Please return the lines of the items below as a JSON list of strings, one string per line, with blank lines left out. Start at the very first line of the items and stop after the line that contains "v(0, 83.6) *".

- Data provided:
◆ ◆ ◆ ◆ ◆

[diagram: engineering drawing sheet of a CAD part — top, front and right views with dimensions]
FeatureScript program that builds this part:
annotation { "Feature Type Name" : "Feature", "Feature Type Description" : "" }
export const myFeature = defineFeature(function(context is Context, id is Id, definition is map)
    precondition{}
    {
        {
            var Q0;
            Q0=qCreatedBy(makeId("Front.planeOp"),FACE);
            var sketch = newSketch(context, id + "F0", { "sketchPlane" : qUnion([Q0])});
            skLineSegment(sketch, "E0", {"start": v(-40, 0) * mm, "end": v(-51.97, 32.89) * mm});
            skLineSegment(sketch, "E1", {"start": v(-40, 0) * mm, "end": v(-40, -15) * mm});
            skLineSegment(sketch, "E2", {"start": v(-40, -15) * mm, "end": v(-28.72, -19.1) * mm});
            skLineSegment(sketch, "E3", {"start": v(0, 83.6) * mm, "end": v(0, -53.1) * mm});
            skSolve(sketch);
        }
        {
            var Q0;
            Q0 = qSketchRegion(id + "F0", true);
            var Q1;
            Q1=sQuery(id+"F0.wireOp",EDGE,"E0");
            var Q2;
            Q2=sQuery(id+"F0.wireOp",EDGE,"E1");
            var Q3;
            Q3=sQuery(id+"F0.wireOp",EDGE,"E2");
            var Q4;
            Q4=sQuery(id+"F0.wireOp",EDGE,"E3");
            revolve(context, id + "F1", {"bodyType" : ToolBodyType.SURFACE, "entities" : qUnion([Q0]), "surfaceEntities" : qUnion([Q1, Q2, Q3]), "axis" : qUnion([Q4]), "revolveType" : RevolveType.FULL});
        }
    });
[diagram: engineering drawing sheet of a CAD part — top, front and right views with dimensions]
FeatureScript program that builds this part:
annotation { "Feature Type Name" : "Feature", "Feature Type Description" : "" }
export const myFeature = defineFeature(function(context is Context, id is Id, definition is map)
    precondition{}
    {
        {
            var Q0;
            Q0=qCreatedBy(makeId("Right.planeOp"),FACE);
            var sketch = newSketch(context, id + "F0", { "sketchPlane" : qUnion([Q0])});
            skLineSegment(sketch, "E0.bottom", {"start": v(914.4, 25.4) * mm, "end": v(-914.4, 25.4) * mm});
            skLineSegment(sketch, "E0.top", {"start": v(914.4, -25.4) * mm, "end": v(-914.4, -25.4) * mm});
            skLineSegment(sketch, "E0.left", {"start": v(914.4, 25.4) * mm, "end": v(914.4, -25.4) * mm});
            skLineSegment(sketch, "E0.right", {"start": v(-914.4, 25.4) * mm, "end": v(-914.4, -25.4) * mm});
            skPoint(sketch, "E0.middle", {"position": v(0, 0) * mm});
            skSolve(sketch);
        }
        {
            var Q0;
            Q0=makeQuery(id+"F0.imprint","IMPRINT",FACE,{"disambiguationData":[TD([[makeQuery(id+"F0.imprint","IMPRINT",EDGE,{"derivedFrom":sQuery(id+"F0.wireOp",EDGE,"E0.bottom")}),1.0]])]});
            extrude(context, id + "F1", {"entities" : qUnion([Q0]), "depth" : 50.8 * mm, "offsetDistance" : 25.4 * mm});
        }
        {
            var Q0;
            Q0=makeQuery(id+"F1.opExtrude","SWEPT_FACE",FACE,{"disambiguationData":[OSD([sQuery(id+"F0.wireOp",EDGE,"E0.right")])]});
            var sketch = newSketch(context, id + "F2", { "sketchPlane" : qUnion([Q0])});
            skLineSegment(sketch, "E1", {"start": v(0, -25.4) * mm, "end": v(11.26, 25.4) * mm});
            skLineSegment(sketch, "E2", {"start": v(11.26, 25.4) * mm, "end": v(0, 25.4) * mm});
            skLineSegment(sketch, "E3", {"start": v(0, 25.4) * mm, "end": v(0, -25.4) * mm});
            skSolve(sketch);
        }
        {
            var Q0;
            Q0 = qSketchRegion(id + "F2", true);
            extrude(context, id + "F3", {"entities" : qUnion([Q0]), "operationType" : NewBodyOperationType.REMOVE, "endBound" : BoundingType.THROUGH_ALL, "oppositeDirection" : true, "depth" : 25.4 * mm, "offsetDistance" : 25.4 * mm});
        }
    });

◆ ◆ ◆ ◆ ◆

- Output of the task:
[
  "[diagram: engineering drawing sheet of a CAD part — top, front and right views with dimensions]",
  "FeatureScript program that builds this part:",
  "annotation { \"Feature Type Name\" : \"Feature\", \"Feature Type Description\" : \"\" }",
  "export const myFeature = defineFeature(function(context is Context, id is Id, definition is map)",
  "    precondition{}",
  "    {",
  "        {",
  "            var Q0;",
  "            Q0=qCreatedBy(makeId(\"Front.planeOp\"),FACE);",
  "            var sketch = newSketch(context, id + \"F0\", { \"sketchPlane\" : qUnion([Q0])});",
  "            skLineSegment(sketch, \"E0\", {\"start\": v(-40, 0) * mm, \"end\": v(-51.97, 32.89) * mm});",
  "            skLineSegment(sketch, \"E1\", {\"start\": v(-40, 0) * mm, \"end\": v(-40, -15) * mm});",
  "            skLineSegment(sketch, \"E2\", {\"start\": v(-40, -15) * mm, \"end\": v(-28.72, -19.1) * mm});",
  "            skLineSegment(sketch, \"E3\", {\"start\": v(0, 83.6) * mm, \"end\": v(0, -53.1) * mm});"
]